Au XVe siècle, la cathédrale subit d’importantes transformations sous l’impulsion du cardinal d’Estouteville. Les voûtes romanes furent remplacées par des voûtes gothiques en bois, et le chœur fut allongé d’une travée droite se terminant par une abside à cinq pans. La chapelle Sainte-Thècle, restaurée par l’évêque Amédée de Montmayeur, devint un lieu de sépulture épiscopale. Le cloître gothique, construit entre 1450 et 1499, relia la cathédrale au réfectoire des chanoines. Ces travaux furent financés grâce à des indulgences accordées par l’antipape Jean XXIII dès 1410 et à des dons royaux.
Les XVIIe et XVIIIe siècles virent l’ajout de chapelles latérales, dont celle de Saint-Joseph en 1535, et la construction d’une nouvelle sacristie en 1740. Le porche, érigé au XVIIIe siècle après la suppression du cimetière attitré, abrite un monument dédié aux premiers comtes de Savoie, dont Humbert aux Blanches-Mains. La Révolution française endommagea partiellement la cathédrale, notamment en détruisant sa flèche de 80 mètres. Des restaurations furent entreprises au XIXe siècle sous la direction de l’architecte Ernesto Melano, avec des fresques ajoutées par les frères Vicario en 1831-1832.

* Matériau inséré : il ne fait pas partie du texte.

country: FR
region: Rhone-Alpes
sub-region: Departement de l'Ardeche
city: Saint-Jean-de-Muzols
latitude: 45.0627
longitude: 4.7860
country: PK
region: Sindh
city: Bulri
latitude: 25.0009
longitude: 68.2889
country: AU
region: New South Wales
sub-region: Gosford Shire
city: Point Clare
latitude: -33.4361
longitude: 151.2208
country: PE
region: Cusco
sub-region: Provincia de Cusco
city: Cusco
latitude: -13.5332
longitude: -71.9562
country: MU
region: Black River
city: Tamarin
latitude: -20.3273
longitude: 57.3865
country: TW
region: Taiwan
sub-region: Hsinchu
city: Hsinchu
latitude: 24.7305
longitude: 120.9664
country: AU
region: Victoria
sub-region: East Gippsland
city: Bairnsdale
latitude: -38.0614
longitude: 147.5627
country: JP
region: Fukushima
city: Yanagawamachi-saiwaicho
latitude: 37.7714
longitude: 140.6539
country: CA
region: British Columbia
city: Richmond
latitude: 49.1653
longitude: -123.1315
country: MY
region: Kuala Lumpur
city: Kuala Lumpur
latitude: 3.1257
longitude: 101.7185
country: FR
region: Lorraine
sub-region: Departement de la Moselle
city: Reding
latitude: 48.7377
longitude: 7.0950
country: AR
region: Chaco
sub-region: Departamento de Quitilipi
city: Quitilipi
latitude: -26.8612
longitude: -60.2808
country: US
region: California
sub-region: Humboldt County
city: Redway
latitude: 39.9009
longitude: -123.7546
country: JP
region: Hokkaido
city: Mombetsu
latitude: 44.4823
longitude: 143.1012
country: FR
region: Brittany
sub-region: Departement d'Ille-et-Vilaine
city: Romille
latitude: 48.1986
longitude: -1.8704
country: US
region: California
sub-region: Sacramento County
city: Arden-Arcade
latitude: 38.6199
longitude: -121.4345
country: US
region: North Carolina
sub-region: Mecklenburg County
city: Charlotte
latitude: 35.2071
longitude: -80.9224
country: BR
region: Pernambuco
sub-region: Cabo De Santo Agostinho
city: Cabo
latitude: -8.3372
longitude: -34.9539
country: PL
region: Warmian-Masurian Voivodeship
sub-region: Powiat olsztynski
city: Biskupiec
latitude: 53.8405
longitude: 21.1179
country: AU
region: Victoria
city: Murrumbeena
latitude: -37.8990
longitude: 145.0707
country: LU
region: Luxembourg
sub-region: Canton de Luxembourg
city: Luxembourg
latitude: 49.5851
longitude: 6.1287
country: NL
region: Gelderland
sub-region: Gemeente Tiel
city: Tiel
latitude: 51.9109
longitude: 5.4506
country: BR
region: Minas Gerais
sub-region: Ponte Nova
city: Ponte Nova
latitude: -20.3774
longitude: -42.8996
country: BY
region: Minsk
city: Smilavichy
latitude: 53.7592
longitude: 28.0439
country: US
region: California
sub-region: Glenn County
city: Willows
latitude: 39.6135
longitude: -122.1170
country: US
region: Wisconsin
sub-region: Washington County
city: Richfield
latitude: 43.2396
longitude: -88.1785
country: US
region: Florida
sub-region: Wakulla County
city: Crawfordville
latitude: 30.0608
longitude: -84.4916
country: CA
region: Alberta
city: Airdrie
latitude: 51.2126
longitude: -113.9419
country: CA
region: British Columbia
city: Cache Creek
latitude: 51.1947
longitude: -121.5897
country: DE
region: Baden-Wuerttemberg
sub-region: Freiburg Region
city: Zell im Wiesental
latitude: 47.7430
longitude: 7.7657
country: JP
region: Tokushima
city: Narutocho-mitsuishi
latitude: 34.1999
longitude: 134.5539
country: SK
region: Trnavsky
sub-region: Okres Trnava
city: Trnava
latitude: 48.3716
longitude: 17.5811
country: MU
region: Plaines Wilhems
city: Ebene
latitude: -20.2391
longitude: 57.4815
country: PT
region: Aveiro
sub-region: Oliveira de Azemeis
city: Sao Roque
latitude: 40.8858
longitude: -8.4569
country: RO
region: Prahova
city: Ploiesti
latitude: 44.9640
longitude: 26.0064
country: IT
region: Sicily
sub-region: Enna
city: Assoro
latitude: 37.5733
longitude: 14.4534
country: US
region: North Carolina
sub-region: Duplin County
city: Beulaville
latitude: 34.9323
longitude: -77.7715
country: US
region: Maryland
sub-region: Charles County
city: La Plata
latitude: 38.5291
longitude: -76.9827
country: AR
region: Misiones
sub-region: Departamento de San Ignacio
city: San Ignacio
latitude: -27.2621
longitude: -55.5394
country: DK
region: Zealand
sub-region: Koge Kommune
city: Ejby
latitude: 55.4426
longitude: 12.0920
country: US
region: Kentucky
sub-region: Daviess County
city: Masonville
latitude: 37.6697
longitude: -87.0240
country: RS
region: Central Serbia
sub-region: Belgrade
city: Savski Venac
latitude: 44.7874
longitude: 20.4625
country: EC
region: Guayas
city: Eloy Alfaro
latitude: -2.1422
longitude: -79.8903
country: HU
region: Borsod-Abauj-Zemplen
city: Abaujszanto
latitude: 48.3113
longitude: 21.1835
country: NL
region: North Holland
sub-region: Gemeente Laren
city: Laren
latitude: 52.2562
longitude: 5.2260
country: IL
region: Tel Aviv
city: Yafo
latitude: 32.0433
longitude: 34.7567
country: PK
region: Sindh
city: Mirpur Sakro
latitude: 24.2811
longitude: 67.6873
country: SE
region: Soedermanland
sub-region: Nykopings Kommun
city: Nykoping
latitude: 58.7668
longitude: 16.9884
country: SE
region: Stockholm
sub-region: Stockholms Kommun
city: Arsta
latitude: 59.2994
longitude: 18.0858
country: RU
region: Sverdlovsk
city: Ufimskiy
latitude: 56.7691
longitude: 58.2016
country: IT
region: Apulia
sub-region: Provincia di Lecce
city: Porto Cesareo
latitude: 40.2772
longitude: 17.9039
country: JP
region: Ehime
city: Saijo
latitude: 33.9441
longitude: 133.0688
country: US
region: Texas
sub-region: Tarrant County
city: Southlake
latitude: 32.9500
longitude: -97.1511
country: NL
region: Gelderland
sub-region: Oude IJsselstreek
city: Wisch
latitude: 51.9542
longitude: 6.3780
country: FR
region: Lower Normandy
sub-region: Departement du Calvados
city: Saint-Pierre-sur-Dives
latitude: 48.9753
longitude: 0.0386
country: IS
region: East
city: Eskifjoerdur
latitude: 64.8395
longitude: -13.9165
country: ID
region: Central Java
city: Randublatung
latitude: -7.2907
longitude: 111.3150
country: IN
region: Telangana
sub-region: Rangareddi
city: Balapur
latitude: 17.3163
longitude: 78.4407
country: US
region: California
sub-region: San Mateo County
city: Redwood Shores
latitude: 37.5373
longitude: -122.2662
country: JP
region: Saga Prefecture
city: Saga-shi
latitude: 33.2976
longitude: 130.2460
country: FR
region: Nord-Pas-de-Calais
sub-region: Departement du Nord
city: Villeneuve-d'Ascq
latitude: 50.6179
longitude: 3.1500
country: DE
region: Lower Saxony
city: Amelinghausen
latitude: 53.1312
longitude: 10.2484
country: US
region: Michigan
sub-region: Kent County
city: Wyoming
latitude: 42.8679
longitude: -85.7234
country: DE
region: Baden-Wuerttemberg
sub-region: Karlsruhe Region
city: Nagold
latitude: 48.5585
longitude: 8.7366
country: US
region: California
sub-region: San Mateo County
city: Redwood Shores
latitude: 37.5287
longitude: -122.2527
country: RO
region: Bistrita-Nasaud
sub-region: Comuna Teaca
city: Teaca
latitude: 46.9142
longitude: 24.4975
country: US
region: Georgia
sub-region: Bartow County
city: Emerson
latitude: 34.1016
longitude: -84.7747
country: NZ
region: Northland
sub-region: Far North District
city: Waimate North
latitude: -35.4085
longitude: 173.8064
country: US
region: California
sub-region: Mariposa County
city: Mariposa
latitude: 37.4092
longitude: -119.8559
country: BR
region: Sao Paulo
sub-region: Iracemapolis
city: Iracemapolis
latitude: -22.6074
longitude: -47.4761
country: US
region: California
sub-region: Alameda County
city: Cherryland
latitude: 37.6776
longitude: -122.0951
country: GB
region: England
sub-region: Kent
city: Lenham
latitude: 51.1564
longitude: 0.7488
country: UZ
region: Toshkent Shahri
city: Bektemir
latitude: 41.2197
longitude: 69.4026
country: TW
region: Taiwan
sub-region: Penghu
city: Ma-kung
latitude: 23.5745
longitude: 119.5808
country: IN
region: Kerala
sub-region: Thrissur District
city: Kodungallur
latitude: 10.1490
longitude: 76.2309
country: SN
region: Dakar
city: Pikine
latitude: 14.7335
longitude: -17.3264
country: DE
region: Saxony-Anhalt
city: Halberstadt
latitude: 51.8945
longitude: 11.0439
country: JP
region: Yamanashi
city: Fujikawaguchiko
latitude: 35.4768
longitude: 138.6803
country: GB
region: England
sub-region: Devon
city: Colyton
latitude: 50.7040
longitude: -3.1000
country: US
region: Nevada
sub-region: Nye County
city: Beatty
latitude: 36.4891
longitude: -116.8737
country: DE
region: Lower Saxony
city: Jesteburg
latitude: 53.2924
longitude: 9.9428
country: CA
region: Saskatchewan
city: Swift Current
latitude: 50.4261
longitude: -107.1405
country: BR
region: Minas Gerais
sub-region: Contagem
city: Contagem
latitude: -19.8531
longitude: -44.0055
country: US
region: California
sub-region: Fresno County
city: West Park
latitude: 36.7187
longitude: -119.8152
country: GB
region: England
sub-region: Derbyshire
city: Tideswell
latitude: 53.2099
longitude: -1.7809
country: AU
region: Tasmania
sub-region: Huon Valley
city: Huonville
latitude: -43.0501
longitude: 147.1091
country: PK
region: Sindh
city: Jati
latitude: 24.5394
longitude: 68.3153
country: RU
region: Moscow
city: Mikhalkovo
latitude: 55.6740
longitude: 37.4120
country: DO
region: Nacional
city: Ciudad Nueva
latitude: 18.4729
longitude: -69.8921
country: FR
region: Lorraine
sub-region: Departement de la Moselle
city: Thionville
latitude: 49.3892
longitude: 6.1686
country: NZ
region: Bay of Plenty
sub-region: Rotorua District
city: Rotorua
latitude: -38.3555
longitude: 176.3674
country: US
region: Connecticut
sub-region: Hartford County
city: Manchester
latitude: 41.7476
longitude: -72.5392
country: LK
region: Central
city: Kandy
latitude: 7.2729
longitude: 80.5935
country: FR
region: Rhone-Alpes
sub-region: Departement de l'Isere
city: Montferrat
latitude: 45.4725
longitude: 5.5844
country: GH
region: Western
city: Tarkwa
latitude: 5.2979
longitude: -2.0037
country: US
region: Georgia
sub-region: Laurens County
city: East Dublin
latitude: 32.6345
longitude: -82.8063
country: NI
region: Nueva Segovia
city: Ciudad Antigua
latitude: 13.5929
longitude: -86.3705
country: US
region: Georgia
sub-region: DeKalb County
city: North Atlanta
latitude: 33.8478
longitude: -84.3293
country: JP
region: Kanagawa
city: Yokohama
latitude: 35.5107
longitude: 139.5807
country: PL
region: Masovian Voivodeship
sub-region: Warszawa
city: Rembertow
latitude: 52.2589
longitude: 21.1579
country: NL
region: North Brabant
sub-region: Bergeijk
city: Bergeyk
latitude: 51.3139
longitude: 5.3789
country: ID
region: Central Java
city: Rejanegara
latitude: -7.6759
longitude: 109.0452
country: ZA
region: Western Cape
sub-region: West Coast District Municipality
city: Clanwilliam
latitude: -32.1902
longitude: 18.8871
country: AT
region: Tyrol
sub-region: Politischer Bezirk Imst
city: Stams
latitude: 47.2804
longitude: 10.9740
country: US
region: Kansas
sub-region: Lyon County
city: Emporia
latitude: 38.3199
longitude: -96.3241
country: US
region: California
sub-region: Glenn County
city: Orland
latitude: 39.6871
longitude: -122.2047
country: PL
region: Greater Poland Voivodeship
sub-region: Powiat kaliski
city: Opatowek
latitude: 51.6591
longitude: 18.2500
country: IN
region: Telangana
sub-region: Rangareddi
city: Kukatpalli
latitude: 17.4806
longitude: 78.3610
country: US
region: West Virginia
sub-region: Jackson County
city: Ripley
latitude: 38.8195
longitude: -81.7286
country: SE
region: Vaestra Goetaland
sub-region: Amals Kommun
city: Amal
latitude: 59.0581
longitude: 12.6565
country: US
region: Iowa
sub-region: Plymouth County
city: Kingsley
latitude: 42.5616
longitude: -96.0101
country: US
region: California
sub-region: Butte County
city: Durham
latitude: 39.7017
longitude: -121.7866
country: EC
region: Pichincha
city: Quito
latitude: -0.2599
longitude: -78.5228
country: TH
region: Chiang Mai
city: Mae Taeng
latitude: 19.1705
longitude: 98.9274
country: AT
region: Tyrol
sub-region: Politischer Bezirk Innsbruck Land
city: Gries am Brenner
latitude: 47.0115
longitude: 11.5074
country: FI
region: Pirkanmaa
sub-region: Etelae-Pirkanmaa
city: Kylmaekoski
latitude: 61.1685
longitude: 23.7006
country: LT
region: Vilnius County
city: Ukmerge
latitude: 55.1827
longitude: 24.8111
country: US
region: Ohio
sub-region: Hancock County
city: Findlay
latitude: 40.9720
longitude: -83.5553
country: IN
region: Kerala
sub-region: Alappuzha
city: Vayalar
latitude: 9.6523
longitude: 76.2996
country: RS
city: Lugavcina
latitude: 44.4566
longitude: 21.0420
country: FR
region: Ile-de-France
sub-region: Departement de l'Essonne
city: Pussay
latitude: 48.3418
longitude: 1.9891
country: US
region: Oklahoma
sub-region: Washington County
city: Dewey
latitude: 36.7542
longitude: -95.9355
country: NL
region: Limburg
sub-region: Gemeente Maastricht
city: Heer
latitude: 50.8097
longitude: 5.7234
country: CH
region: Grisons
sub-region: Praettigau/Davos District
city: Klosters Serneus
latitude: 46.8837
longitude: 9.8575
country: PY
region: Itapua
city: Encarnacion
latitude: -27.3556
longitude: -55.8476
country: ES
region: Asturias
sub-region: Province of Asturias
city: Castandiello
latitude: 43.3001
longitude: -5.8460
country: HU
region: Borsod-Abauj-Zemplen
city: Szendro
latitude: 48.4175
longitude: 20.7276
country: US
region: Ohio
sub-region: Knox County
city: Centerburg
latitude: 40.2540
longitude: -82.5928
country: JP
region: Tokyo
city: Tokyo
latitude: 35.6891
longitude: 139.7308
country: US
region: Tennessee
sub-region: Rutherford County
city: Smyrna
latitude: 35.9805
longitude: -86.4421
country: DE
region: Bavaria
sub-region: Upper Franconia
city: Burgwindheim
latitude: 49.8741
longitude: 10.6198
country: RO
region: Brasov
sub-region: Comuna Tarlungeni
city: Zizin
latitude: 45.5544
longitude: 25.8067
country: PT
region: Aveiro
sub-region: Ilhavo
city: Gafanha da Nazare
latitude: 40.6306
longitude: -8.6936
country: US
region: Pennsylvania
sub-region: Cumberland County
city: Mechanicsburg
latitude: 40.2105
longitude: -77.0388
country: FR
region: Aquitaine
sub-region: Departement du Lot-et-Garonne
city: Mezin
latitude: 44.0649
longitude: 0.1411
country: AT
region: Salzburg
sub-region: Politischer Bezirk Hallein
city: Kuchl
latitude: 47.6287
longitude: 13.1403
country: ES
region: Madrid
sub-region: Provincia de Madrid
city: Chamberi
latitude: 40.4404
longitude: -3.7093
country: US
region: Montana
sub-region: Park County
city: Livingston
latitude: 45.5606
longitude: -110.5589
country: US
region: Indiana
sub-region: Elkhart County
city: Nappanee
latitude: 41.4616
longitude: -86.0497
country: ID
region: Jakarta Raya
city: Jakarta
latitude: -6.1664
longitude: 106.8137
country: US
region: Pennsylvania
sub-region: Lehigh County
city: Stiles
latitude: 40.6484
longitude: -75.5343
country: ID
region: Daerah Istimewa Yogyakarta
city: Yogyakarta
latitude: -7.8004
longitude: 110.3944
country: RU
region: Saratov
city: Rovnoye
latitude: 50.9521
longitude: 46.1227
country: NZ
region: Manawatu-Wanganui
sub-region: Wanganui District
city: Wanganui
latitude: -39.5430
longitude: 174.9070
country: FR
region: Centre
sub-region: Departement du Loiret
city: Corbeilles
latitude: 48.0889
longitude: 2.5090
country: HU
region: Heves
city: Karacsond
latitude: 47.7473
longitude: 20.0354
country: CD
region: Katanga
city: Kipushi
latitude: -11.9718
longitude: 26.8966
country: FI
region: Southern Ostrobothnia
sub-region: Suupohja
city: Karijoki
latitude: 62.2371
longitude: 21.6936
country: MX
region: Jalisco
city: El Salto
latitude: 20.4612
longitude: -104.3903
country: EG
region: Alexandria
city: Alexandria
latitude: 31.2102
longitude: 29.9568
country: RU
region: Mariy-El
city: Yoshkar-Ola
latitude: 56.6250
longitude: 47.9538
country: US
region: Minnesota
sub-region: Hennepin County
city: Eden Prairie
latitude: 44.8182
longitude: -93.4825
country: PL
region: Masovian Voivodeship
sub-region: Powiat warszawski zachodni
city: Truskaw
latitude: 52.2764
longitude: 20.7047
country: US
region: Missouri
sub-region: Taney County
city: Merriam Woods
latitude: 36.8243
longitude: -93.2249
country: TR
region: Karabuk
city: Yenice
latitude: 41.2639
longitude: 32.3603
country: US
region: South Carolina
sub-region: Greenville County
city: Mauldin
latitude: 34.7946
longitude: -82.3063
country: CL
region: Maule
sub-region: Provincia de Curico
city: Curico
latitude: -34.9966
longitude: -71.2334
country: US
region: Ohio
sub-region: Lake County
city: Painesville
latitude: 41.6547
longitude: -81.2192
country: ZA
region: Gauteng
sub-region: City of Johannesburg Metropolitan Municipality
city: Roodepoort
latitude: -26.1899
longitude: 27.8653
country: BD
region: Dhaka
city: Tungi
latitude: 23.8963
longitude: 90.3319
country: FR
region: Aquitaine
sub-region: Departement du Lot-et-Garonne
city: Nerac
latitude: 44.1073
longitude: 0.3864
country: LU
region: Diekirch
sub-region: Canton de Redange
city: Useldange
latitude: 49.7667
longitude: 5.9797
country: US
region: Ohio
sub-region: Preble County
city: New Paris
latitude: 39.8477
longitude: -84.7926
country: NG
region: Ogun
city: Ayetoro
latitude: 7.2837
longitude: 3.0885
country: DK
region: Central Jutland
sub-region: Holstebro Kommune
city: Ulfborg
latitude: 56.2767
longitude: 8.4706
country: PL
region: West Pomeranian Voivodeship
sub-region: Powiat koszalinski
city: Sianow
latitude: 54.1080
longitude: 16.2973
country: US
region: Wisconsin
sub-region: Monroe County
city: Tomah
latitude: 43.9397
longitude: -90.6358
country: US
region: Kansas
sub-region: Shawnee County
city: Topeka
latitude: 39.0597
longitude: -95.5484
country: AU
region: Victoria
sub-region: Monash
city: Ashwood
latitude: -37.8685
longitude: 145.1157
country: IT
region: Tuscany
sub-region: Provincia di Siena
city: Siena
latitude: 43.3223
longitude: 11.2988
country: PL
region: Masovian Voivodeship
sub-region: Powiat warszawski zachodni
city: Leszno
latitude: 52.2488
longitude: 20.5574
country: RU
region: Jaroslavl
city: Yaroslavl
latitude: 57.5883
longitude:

Au XXe siècle, des fouilles archéologiques (1958-1976) permirent de redécouvrir et restaurer la crypte romane, comblée depuis le XVe siècle. Ces travaux révélèrent des éléments carolingiens et des chapiteaux du XIe siècle, confirmant l’ancienneté du site. La cathédrale, classée monument historique en 1906, conserve aujourd’hui une charpente du XIe siècle, des stalles gothiques, et un reliquaire abritant trois doigts de saint Jean-Baptiste, témoignages de son riche passé religieux et architectural.
La légende de la fondation de l’évêché, mêlant histoire et mythes, illustre l’importance stratégique et spirituelle de Saint-Jean-de-Maurienne. De la relique miraculeuse rapportée par une femme anonyme aux conflits entre Gontran et l’évêque de Turin, en passant par les reconstructions médiévales et les embellissements gothiques, la cathédrale incarne près de quinze siècles d’histoire savoyarde et chrétienne.